Bloc de texte:
::::

Enfin, il serait nécessaire que les établissements publics en charge de ces grandes opérations d’aménagement et de développement agissent en garantissant l’intérêt public et non pas au même niveau que les promoteurs privés. Autrement dit, les investissements de ces établissements seront à amortir sur le long terme et leur offre urbaine devrait être adaptée aux besoins et aux moyens du plus grand nombre en adéquation et en application des politiques publiques en la matière.

A.M : Sur le plan du marketing des villes, comment Casablanca peut elle se démarquer? Comment renforcer les attraits de la ville ?

V.S. 

La capitale économique du Royaume est déjà démarquée par sa renommée économique, culturelle et sa réputation cosmopolite comme foyer du modernisme et de l’ouverture au monde. Siège des grandes entreprises et établissements financiers du pays, place forte des services délocalisés pour les entreprises (offshoring), elle peut s’acheminer vers une métropolisation rapide grâce au développement de ses atouts : tourisme d’affaires, de santé et de shopping avec Morocco Mall, le plus récent complexe commercial d’Afrique, le grand théâtre en cours de réalisation et le palais de congrès projeté dans le programme de la Marina, etc.

La mise en service du tramway et par la même occasion la mise en valeur des bâtiments du tissu urbain colonial contribuent à la valorisation de son riche patrimoine architectural, à l’amélioration notable de l’espace public, du mobilier urbain, de la mobilité et au développement durable par l’exploitation de transport de masse non polluant.

Le renforcement des attraits de la ville passe donc, en premier lieu par la valorisation de ses atouts (littoral, équipements majeurs, patrimoine) et la mise à niveau en termes d’offre urbaine et métropolitaine de qualité, mais aussi par la création de l’évènementiel culturel, économique et scientifique. Des projets d’envergure internationale tels que le grand projet d’aménagement sur le site de l’ancien aérodrome d’Anfa ou celui de Zenata contribueront d’une façon remarquable à ces deux aspects et également à l’amélioration de son image.

A.M : Face aux défis du développement durable, qu’apporte le SDAU? (espaces verts, pollution, inondations, tsunami…)

V.S. 

On identifie souvent le développement durable à des problématiques purement environnementales. En réalité, il résulte de la vision intégrée du développement  basée sur le croisement des trois volets du développement durable, à savoir l’économique, le social et l’environnemental. En plus, il faut ajouter le volet processus d‘élaboration et de mise en œuvre dans une démarche participative comme quatrième dimension transversale aux trois aspects thématiques.

::::

Liste des tâches:
(a) Recopiez tel quel le passage de l'entretien sur Casablanca qui va de « La capitale économique » jusqu'à « la Marina, etc. ».
(b) Reprenez l'entretien sur Casablanca et écrivez la suite après sa dernière phrase.
Les lignes plus bas n'ont aucun rôle ici.

Extrait des données:

::::

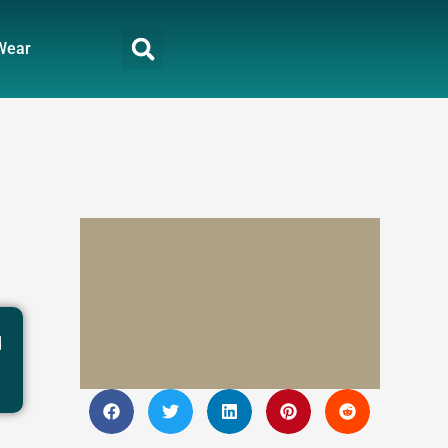
Wear
d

::::

Réponses par tâche:
(a)
La capitale économique du Royaume est déjà démarquée par sa renommée économique, culturelle et sa réputation cosmopolite comme foyer du modernisme et de l’ouverture au monde. Siège des grandes entreprises et établissements financiers du pays, place forte des services délocalisés pour les entreprises (offshoring), elle peut s’acheminer vers une métropolisation rapide grâce au développement de ses atouts : tourisme d’affaires, de santé et de shopping avec Morocco Mall, le plus récent complexe commercial d’Afrique, le grand théâtre en cours de réalisation et le palais de congrès projeté dans le programme de la Marina, etc.

(b)
Concernant votre question qui aborde plus particulièrement le volet environnemental du développement durable, les orientations et les préconisations du SDAU, comme nous l’avons développé plus haut, se sont fondées en premier lieu sur une toile de fond intangible qui est la trame des espaces verts et ouvert à l’échelle régionale. Cette trame est composée principalement des éléments suivants: parcs urbains, forêts, lits des oueds, espaces naturels côtiers (plages, dunes, rochers), zones inondables, meilleures terres agricoles, gisements de matériaux, ainsi que les coupures et coulées vertes, tampons entre zones industrielles et résidentielles. Par ses composantes et par sa conception, cette trame incontournable intègre toutes les mesures de prévention des risques naturels et technologiques majeurs et tient compte des éventuelles conséquences du changement climatique. Elle assure par ses coulées et sa ceinture vertes des continuités écologiques indispensables pour assurer la vie de la biodiversité de la faune et de la flore ainsi que l’équilibre entre les espaces bâtis et les espaces naturels.

Enfin, la stratégie environnementale développée plus haut décrit les mesures que le SDAU apporte en matière de lutte contre les différentes formes de pollution, de problématique des déchets et de préservation des milieux naturels.

A.M : Quelles sont selon vous les principales mesures à prendre pour faire de Casablanca une ville où la qualité de vie serait un modèle ?

V.S. 

Le processus de mise à niveau de Casablanca est un travail de longue haleine… La ville souffre, comme nous l’avons signalé plus haut, de sa croissance démographique et de ses activités économiques sans pouvoir répondre aux besoins grandissants de ses habitants et encore moins rattraper le retard cumulé en terme de standard international de qualité de vie des grandes métropoles mondiales.

L’offre suffisante et variée de logements et la résorption des poches de bidonvilles, la réduction des différentes formes de pollution, l’amélioration des services urbains, l’organisation de la circulation et des transports publics, le développement humain par la réalisation des équipements publics de proximité, notamment les espaces verts, la préservation du patrimoine urbain et naturel, la protection et la mise en valeur du littoral et de la façade maritime sont autant de mesures à prendre en urgence.

Pour relever ces défis, des moyens globaux sont nécessaires: les investissements publics (mieux planifier, mieux programmer), l’action foncière (acquisition de terrains publics et lutte contre la spéculation foncière), l’ingénierie publique (notamment dans les transports, le développement urbain et l’observation urbaine), l’efficience administrative (délais de réponse aux usagers), et la réglementation (notamment sur le foncier, l’environnement et le patrimoine).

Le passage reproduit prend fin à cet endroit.